Erik Meijer on LINQ, XML, and the future at XTech 2007

Erik Meijer gave a talk at the XTech 2007 conference on LINQ, XML, and his vision for "LINQ 2.0". The presentation covers the formal underpinnings of LINQ to XML, the additional XML features in VB9, and some thoughts about the next steps.

To summarize, LINQ 1.0 provided the necessary (but not sufficient) technology for radically simplifying distributed data-intensive applications. With LINQ 2.0 we use will take things to the next level by stretching the standard .NET programming model to cover the Cloud.

Jeni Tennison has an interested-but-skeptical review.  She definitely understands the most fundamental point of LINQ: "A big distinction between previous attempts to work across paradigms is that the data doesn’t get converted, but the queries do."  As Erik puts it in the paper:

One school of thought is to pick one data model as the universal one and map all other data models into it. The most popular option is to view all data as XML and then use XQuery as the glue language. Others try to come up with a new data model that encompasses all previously know data models. We do not believe that this universal data model approach is the right solution to the impedance mismatch problem. Instead of trying to unify at the data model level, a better approach is to unify at the level of algebraic operations that can be defined the same way over each data model. This allows us to define a single query language that can be used to query and transform any data model. All the data model need to do is to implement a small set of standard query operators, and each data model can do so in a way natural to itself.

Addressing her request for clarification on a couple of points: "LINQ syntax and it gets mapped on to SQL to query your SQL database, or on to XQuery (I guess) to query your XML document".  There is no mapping to XQuery, in this release anyway; the compiler generates code that queries the LINQ to XML axes (analogous to XPath axes) as "monad comprehensions".  As Erik explains in the paper:

Mathematicians recognized this “design pattern” many decades ago, and say that each data model defines a monoid, or more generally, a monad, and each query is an example of a monad comprehension.

Using monads and comprehensions to query arbitrary data sources was first introduced in the functional language Haskell, where they are primarily used to deal with imperative side-effecting computation. Many people wonder what the connection is between side-effects and collections, but if you think about it, it is not far-fetched to consider a whole side-effecting computation that returns say strings, as a some kind of collection that contains strings that yields a new string each time the computation is executed. The idea of using monads and comprehensions to bridge the impedance mismatch between data models is also the basis of the Language Integrated Query (LINQ) technology developed by Microsoft.

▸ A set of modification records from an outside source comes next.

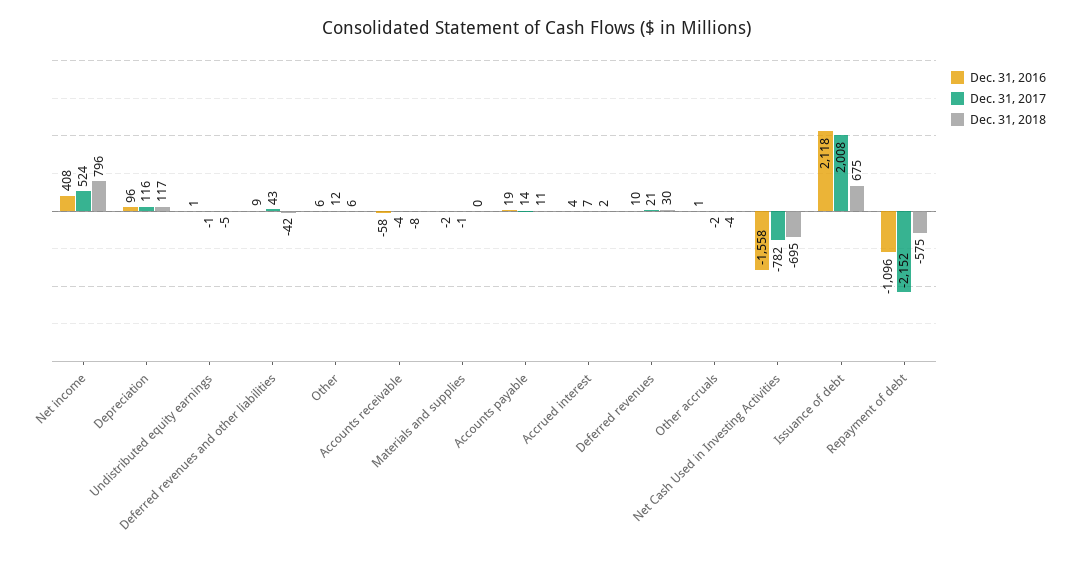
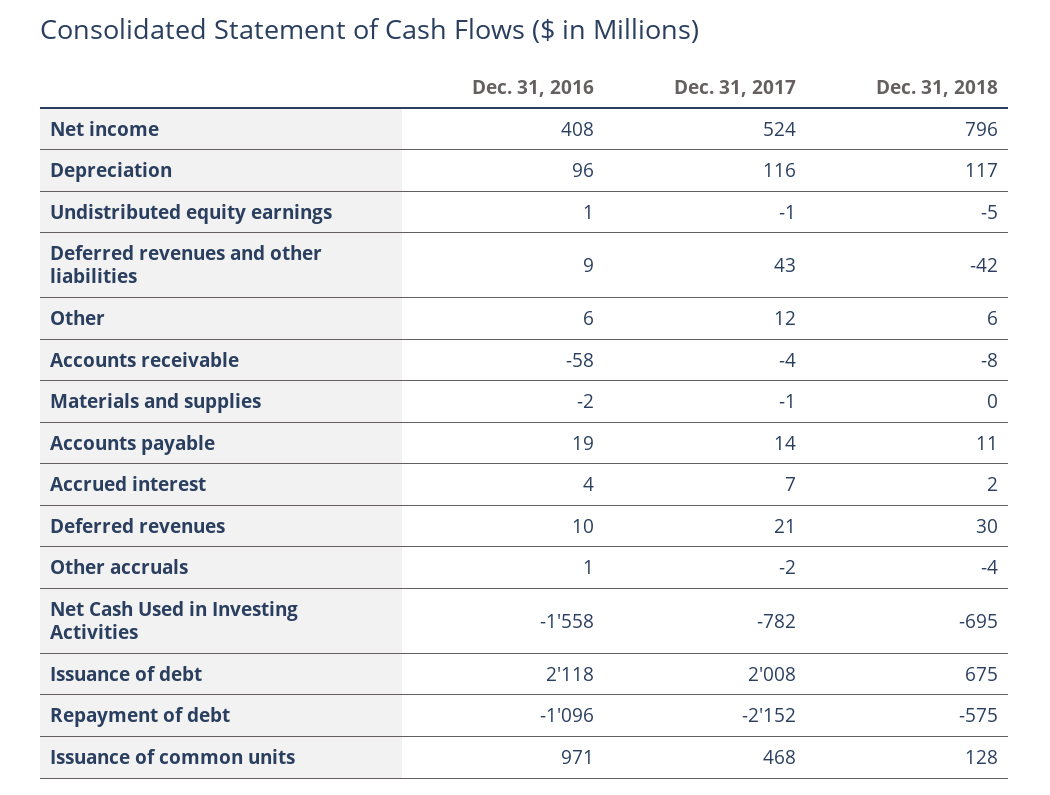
Dec. 31, 2016, Issuance of common units: none -> 971
Dec. 31, 2017, Issuance of common units: none -> 468
Dec. 31, 2018, Issuance of common units: none -> 128

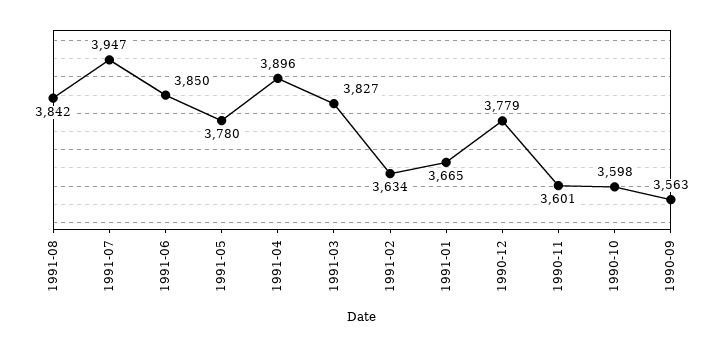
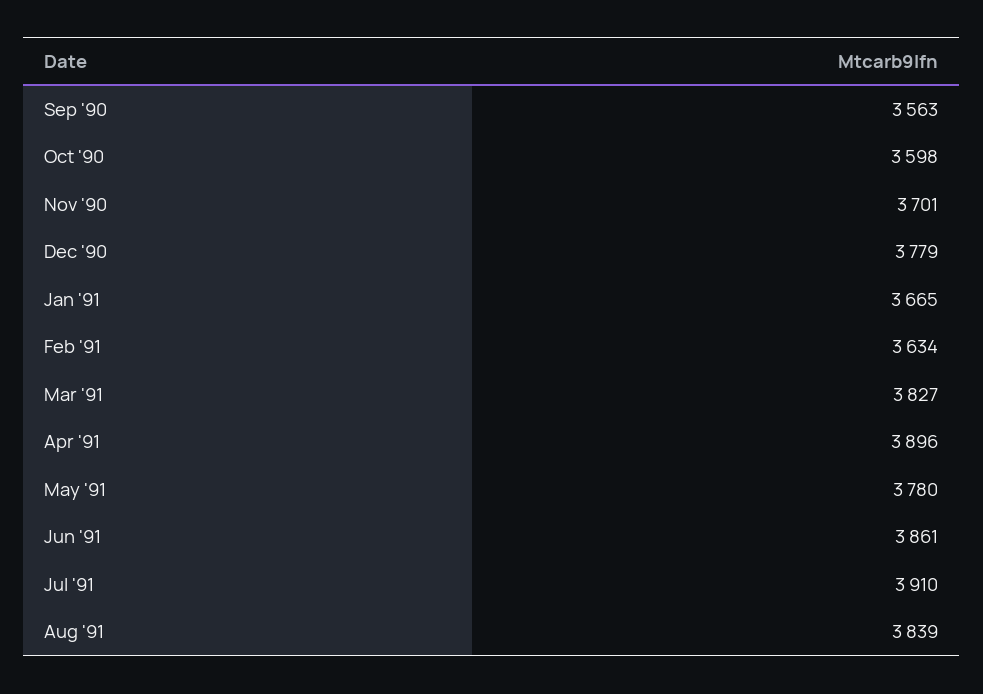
1991-08: 3842 -> 3839
1991-07: 3947 -> 3910
1991-06: 3850 -> 3861
1990-11: 3601 -> 3701

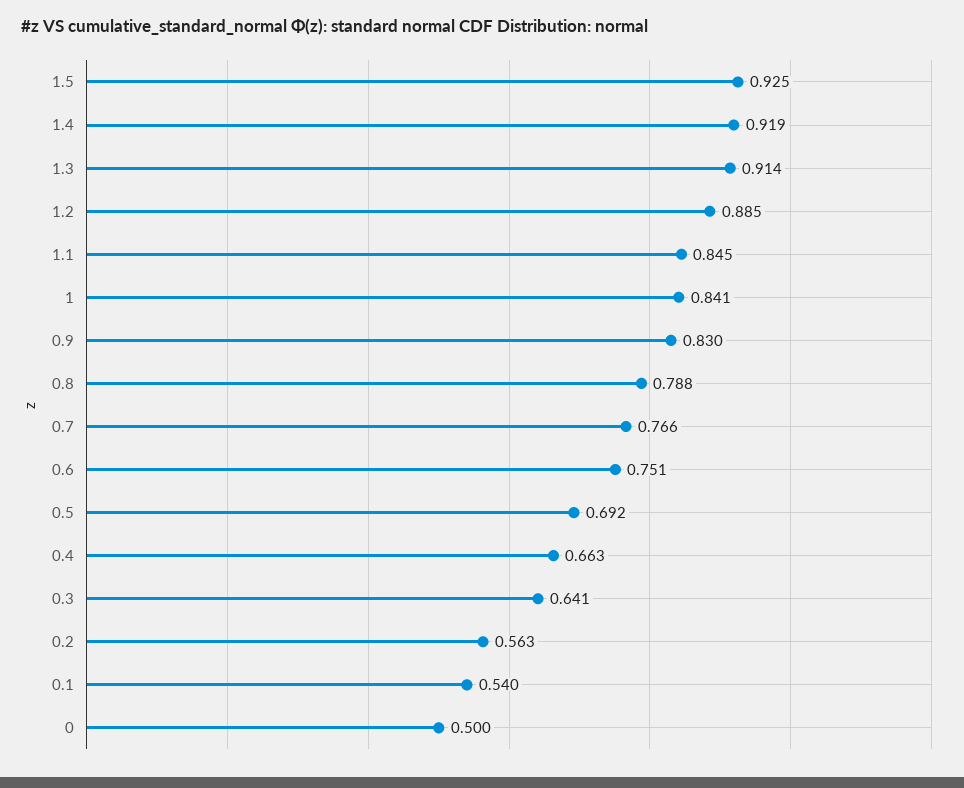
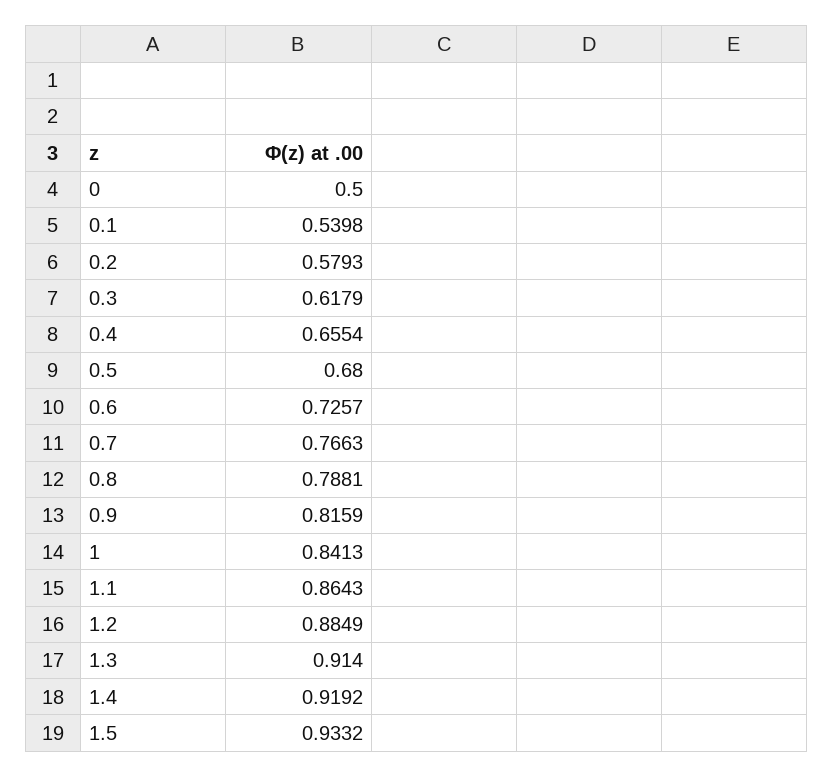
1.5: 0.925 -> 0.9332
1.1: 0.845 -> 0.8643
0.9: 0.83 -> 0.8159
0.6: 0.751 -> 0.7257
0.5: 0.692 -> 0.68
0.4: 0.663 -> 0.6554
0.3: 0.641 -> 0.6179
0.2: 0.563 -> 0.5793

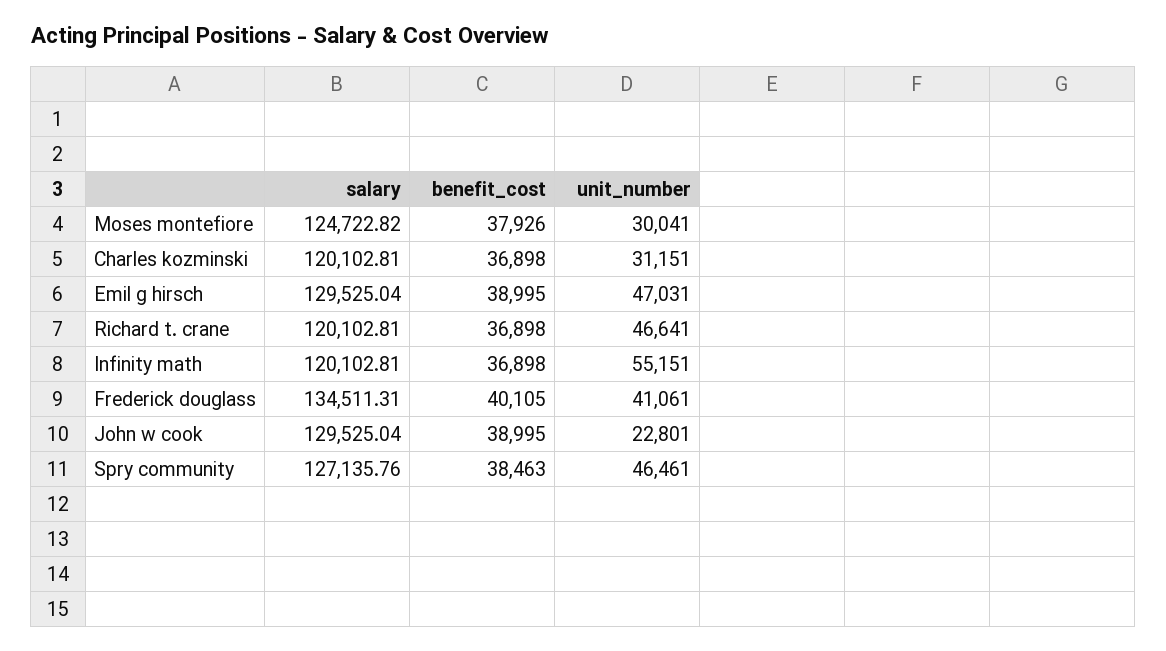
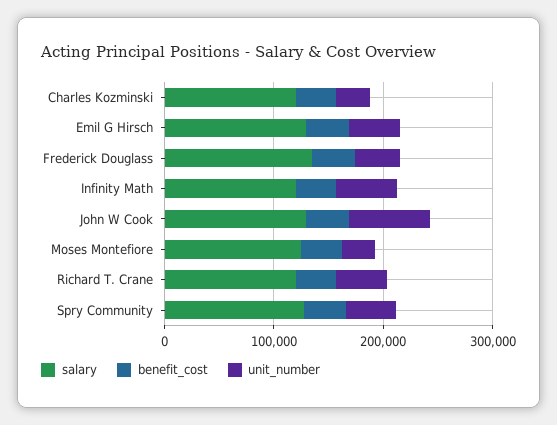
unit_number, John w cook: 22801 -> 80000

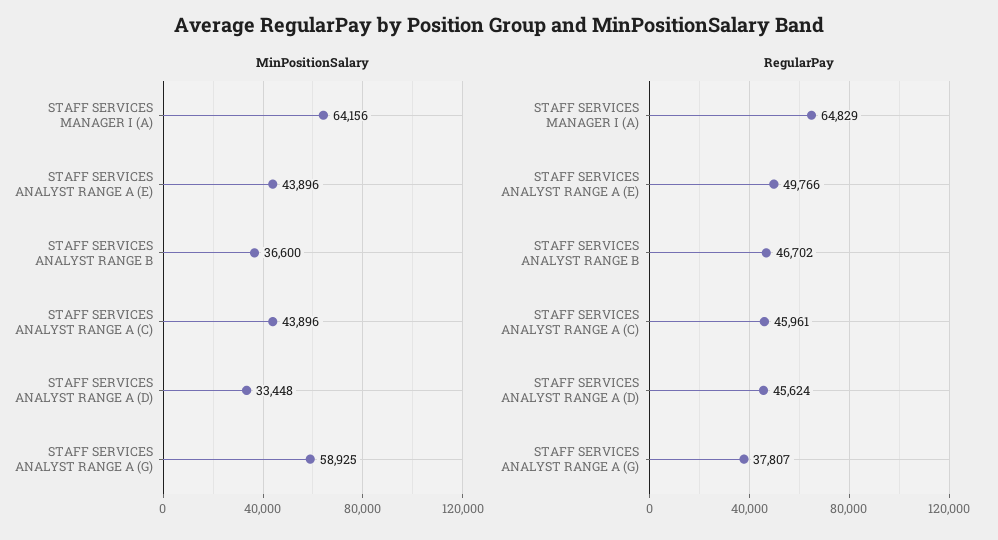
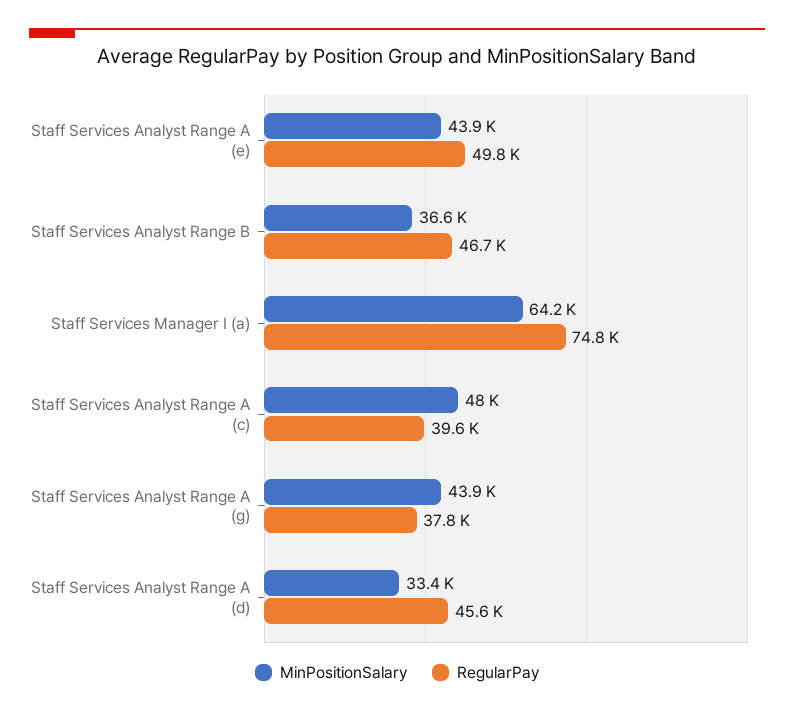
MinPositionSalary, STAFF SERVICES ANALYST RANGE A (C): 43896 -> 48000
MinPositionSalary, STAFF SERVICES ANALYST RANGE A (G): 58925 -> 43900
RegularPay, STAFF SERVICES MANAGER I (A): 64829 -> 74800
RegularPay, STAFF SERVICES ANALYST RANGE A (C): 45961 -> 39600

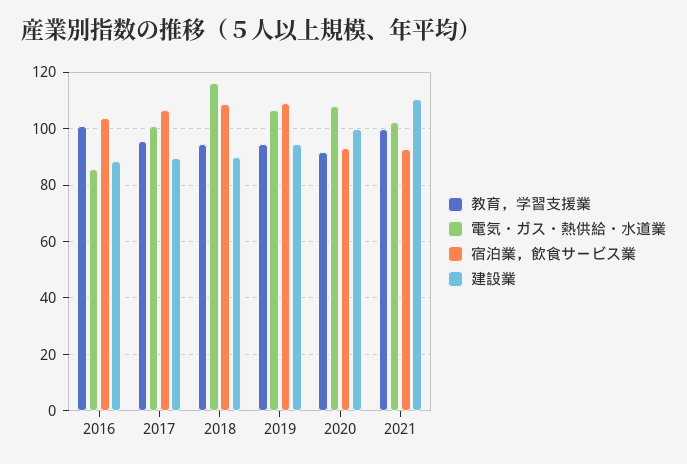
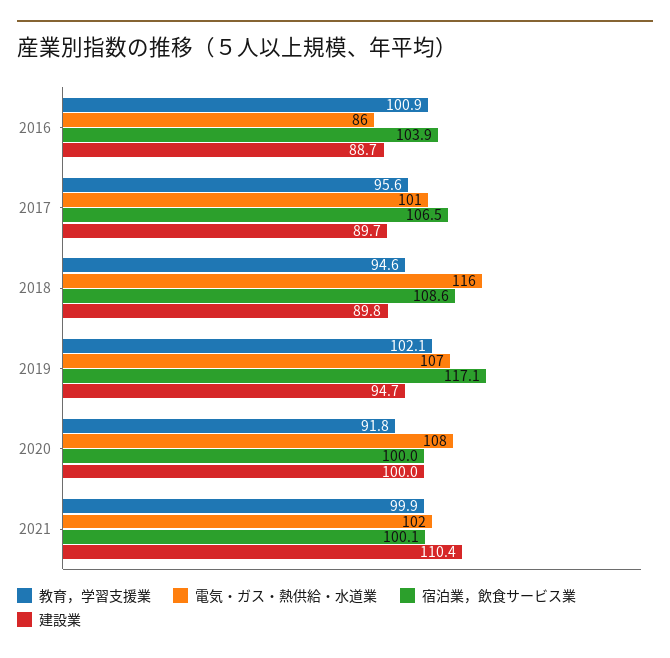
教育，学習支援業, 2019: 95 -> 102.1
宿泊業，飲食サービス業, 2019: 110 -> 117.1
宿泊業，飲食サービス業, 2020: 92.5 -> 100
宿泊業，飲食サービス業, 2021: 92.5 -> 100.1

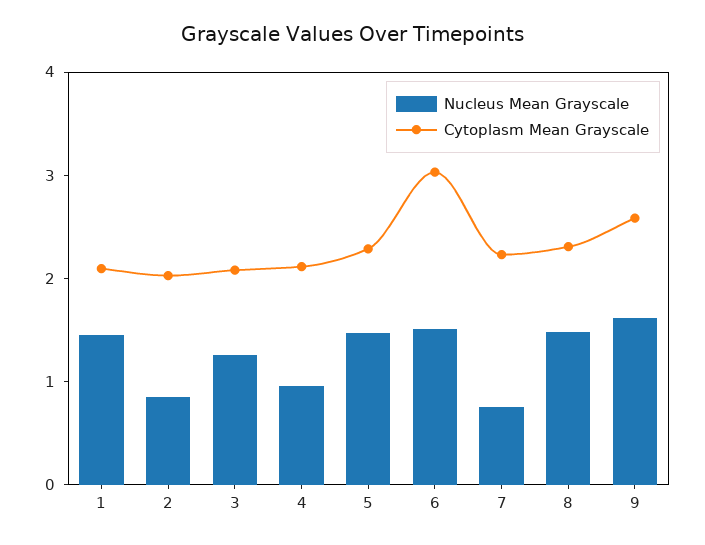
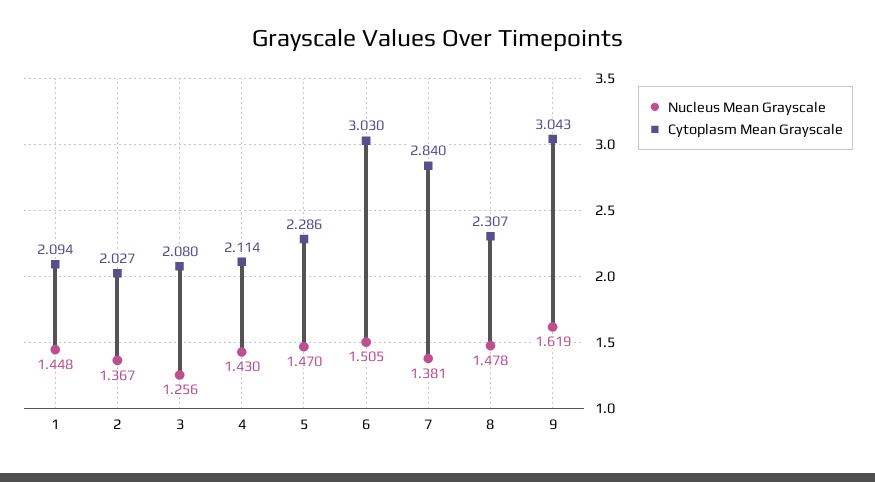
Nucleus Mean Grayscale, 2: 0.8 -> 1.367
Nucleus Mean Grayscale, 4: 1 -> 1.43
Nucleus Mean Grayscale, 7: 0.8 -> 1.381
Cytoplasm Mean Grayscale, 7: 2.2 -> 2.84
Cytoplasm Mean Grayscale, 9: 2.6 -> 3.043

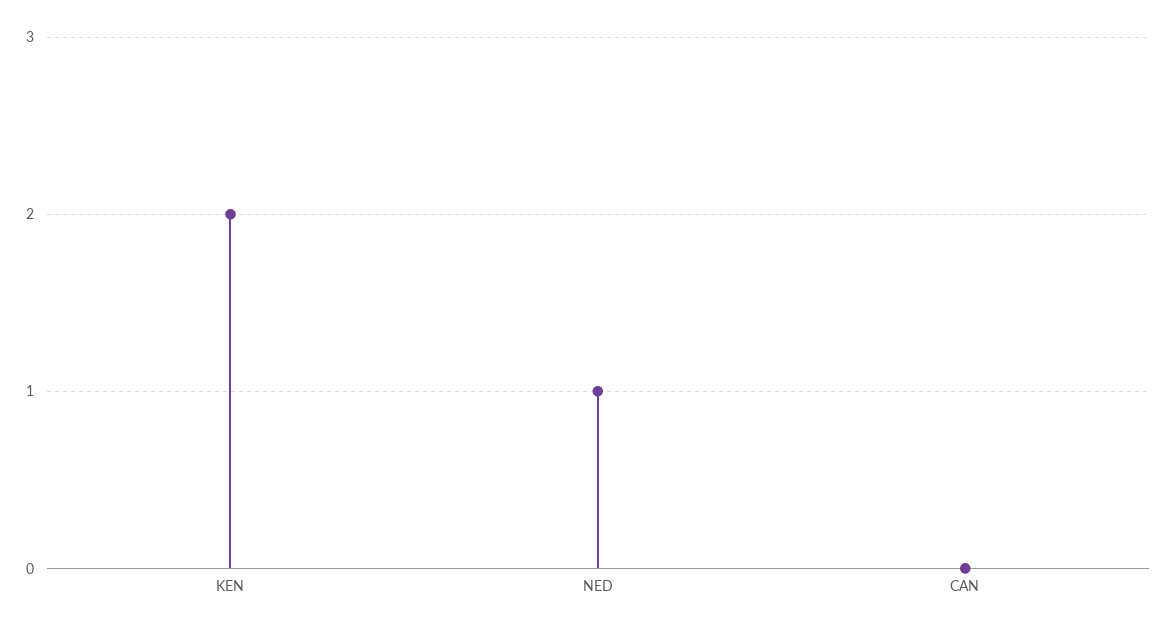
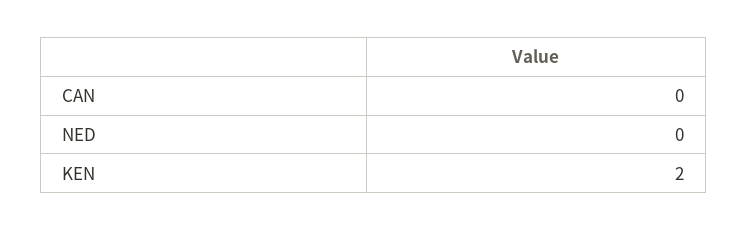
NED: 1 -> 0

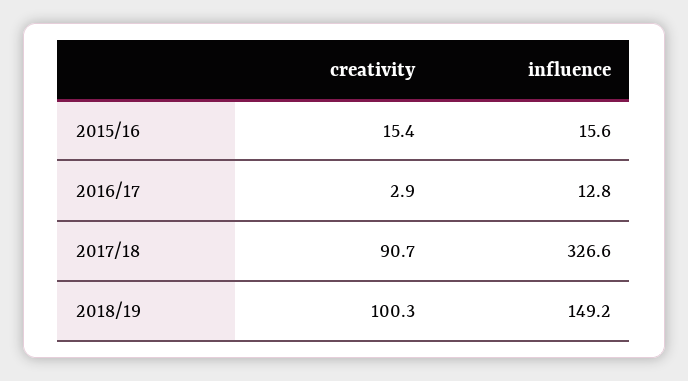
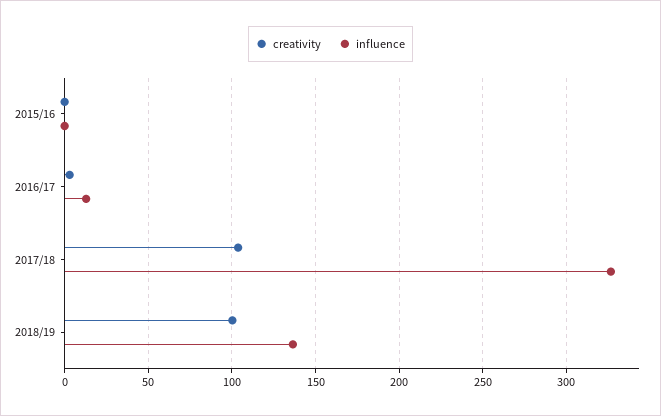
creativity, 2015/16: 15.4 -> 0
influence, 2015/16: 15.6 -> 0
creativity, 2017/18: 90.7 -> 105
influence, 2018/19: 149.2 -> 135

Also, "This all seemed to assume data-oriented information: I have no idea, yet, how or whether mixed content gets handled."  LINQ to XML works with both data-oriented and document-oriented XML; the XText class was created largely to support mixed content and you can query for mixed content via one of the Nodes axes. 

Finally, "XML is a “first class datatype” in LINQ, so to create static XML you just write XML in your program (a bit like in XQuery). "  Just to be clear, that is only true in Visual Basic 9; C# 3.0 does not build XML into the language, but both VB and C# work with a new LINQ-compatible XML API in the System.Xml.Linq namespace in the .NET framework.  Yes, that is confusing, sorry!